◆ PAGE ◆
::::::::

But the industry has good reason to hope the latest round of layoffs is one of the last.

The latest bloodletting at

Merrill Lynch

(MER)

caps a year in which the heretofore expansionary securities industry slashed 4% of its workforce.

While it probably isn't the last time Wall Street will hear of job cuts this year, the pace of layoffs should slow significantly in 2002, analysts said. The securities industry handed out more than 28,000 pink slips in 2001 to make up for plunging trading and underwriting revenues. But business began to firm in the fourth quarter, and the sweeping head count reductions of last year are probably over with.

George Graff, Vice President and investment officer at Northbrook Bank, predicted net hirings as soon as mid-2002, if the IPO market revives and corporate investment picks up, giving a boost to underwriting.

To the Quick

There's a compelling reason for Wall Street to hope the worst is over. Securities companies have for the most part tried to hold onto their brokerage staffs, preferring to cut administrative employees for fear that when a recovery comes, they'll need salespersons more than accountants and support staff.

Reilly Tierney, an analyst at Fox-Pitt Kelton, said that if a recovery doesn't materialize, brokers and their associated revenues become vulnerable -- something the firms are hoping to avoid.

"You usually focus your cuts on the back-office guys that don't bring in revenues. But if you have to look hard and cut another level, it'll probably be the retail-broker producers. They're great in a bull market, but don't look so good in a bear market," Tierney said.

Although the cuts taken to date have been painful, by and large they don't heavily accrue to the bottom line, since they come with large severance costs, said Mark Constant, Lehman Brothers analyst.

"Far and away the biggest factor in expense management is variable compensation, not fixed costs related to head count," said Constant. Bonuses were slated to fall 30% in 2001, and some firms have said they won't think about raises until the second half of this year.

::::::::

◆ COLLECTED MATERIAL ◆
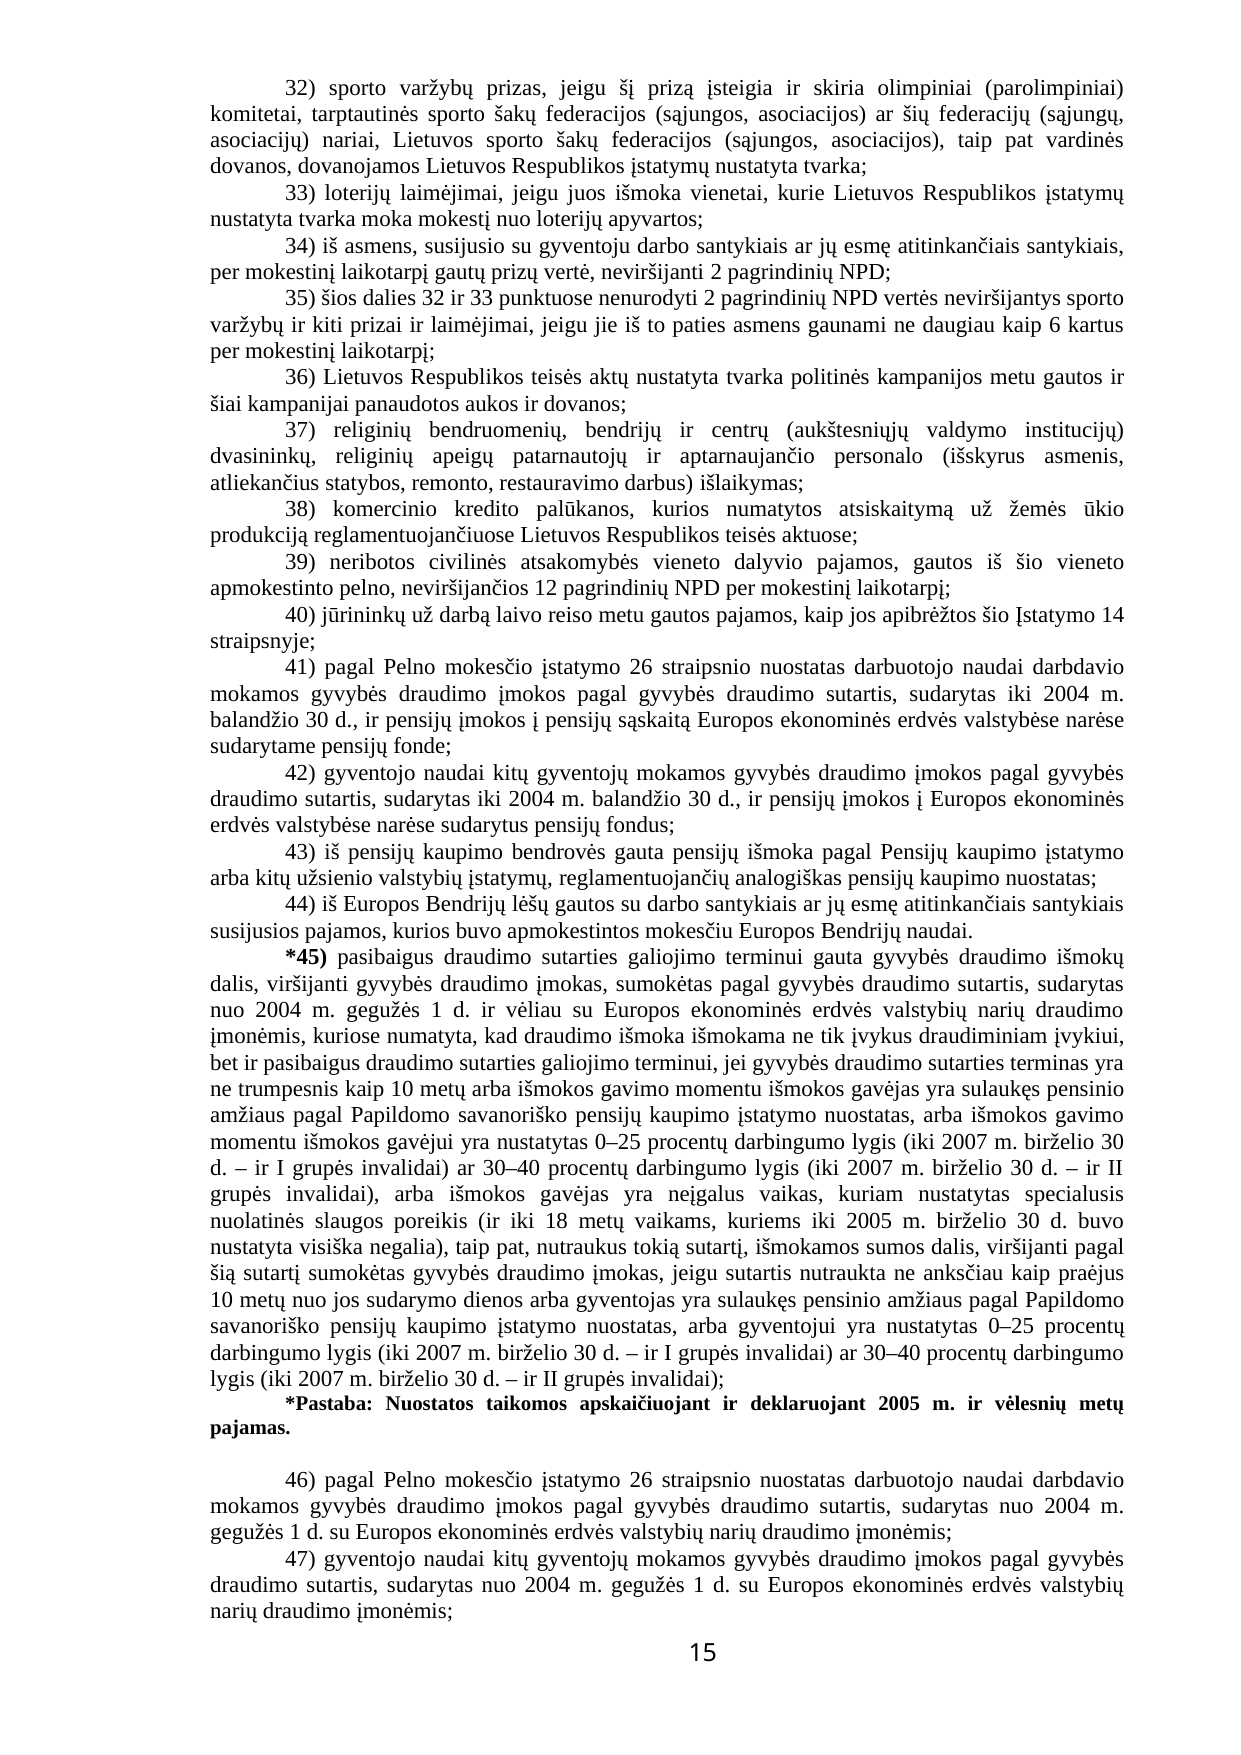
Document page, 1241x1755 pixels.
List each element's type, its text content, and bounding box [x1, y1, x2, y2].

::::::::

◆ STATED TASK ◆
Write out the passage of the Wall Street layoffs article from "The latest bloodletting" to "probably over with.", keeping the wording unchanged.

◆ SOLUTION TO THIS EXERCISE ◆
The latest bloodletting at

Merrill Lynch

(MER)

caps a year in which the heretofore expansionary securities industry slashed 4% of its workforce.

While it probably isn't the last time Wall Street will hear of job cuts this year, the pace of layoffs should slow significantly in 2002, analysts said. The securities industry handed out more than 28,000 pink slips in 2001 to make up for plunging trading and underwriting revenues. But business began to firm in the fourth quarter, and the sweeping head count reductions of last year are probably over with.